Jonah Kearns is a young man at 20-years-old, but his job has allowed him to see and do things that most people won't experience in an entire lifetime.
Jonah Kearns is a young man at 20-years-old, but his job has allowed him to see and do things that most people won’t experience in an entire lifetime.
Kearns saves lives as an emergency medical technician with the Wheaton Volunteer Rescue Squad in Montgomery County, Maryland.
He works every Monday night throughout the overnight hours, and once a month he has a 24-hour shift that starts Saturday at noon.
“It’s a really exciting job, getting to go out there in the field and help people directly,” Kearns said. “We get to make a huge impact and it’s a rewarding feeling.”
The Wheaton Volunteer Rescue Squad is a corps of volunteers who provide ambulance, paramedic and fire and rescue service to Wheaton and the surrounding community.
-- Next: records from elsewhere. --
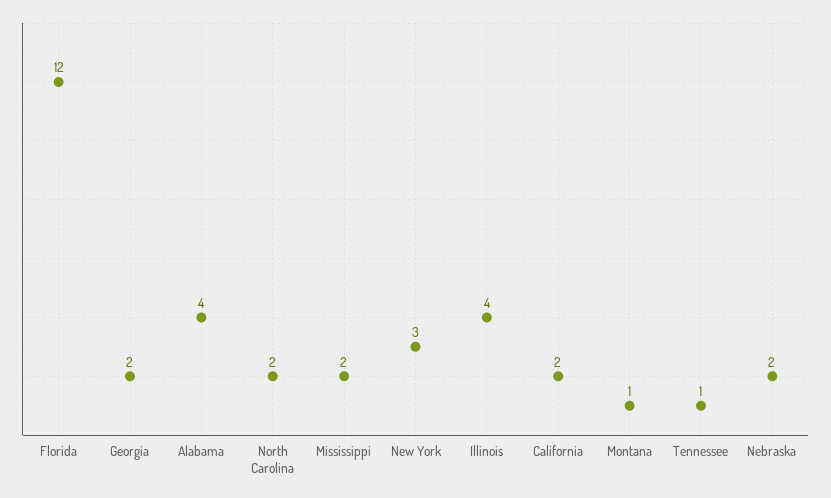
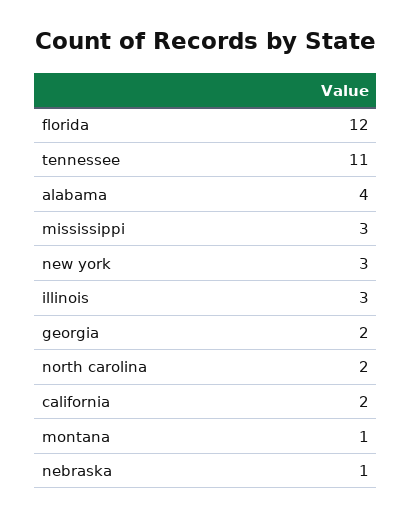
  {
    "Florida": 12,
    "Georgia": 2,
    "Alabama": 4,
    "North Carolina": 2,
-   "Mississippi": 2,
+   "Mississippi": 3,
    "New York": 3,
-   "Illinois": 4,
+   "Illinois": 3,
    "California": 2,
    "Montana": 1,
-   "Tennessee": 1,
+   "Tennessee": 11,
-   "Nebraska": 2
+   "Nebraska": 1
  }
It typically responds to more than 10,000 emergency 911 calls every year, utilizing highly-trained personnel who volunteer their time to serve.
The agency relies on donations to support volunteer training, equipment, station upgrades and new emergency vehicles.
Although people sometimes use “EMT” and “paramedic” interchangeably when they talk about first responders, they are not the same thing.
“Paramedics have more training and more medications they can administer,” Kearns explained. “They do a lot more with airways, including intubation, and they have a cardiac monitor with them.”
Kearns said when he gets to a scene, he personally needs to make contact with the patient.
He figures out what equipment and resources he’ll need and then he puts a plan into action, getting the patient into an ambulance if necessary and working to keep them stable on their way to a hospital.
Kearns is the only first responder in his family, although his mother worked in the medical field and his older sister is preparing to enter medical school.
“When I turned 16-years-old, I was looking for places nearby where I could volunteer my time,” Kearns said.
Originally, working in the fire and rescue field wasn’t something he was necessarily interested in, but he signed up for a “ride along,” and that changed everything.
“You get to hop into an ambulance and ride in the back with the EMTs and see what it’s like,” Kearns said. “It was great, and I loved it.”
The journey that led to Kearns ultimately becoming an EMT himself was long and filled with exhaustive training.
First, he had to enter an application process, going through basic skills that are performed during emergency calls.
“They teach you how to take vital signs and do some relatively basic assessments,” Kearns said. “You learn how to do CPR and you use some bleeding control equipment.”
He was able to ride in the ambulance routinely and observe as a trainee, or what they call a “co-pilot.”
Kearns then had to enroll in an EMT class and take a formal exam.
“After all of that, you’ve got more in-station training to do,” Kearns said. “They have drills and scenarios that they run through with you.”
The trainers make the drills as realistic as possible, setting up mannequins and trying to mimic what a real call is like.
But no matter how much training someone goes through, it won’t be the same as what they’ll experience once they are actually on the job.
“There have been a handful of times where I’ve shown up on a call expecting one thing or being told one thing and it’s completely different,” Kearns said. “You can run drills, but you can never get super close to what it’s like running a real call with a real patient.”
One of the most difficult emergencies Kearns has experienced as an EMT occurred recently.
It was a constant struggle to keep a man alive.
“The patient ended up going into cardiac arrest several times throughout the entirety of the call,” Kearns explained.
On the scene was the first time the patient’s heart stopped. Kearns worked on him for about seven minutes and was able to revive him.
“We got him into the back of the ambulance,” Kearns said. “When we were roughly two or three minutes from the hospital, he went into cardiac arrest again.”
Kearns performed chest compressions and was able to get his heart beating.
However, when the patient arrived at the hospital, he went into cardiac arrest again for an agonizing third time.
“We were doing CPR airway management the entire time and giving him medications,” Kearns said. “You do prepare for the worst, but that was a rough call. That one sticks out for me.”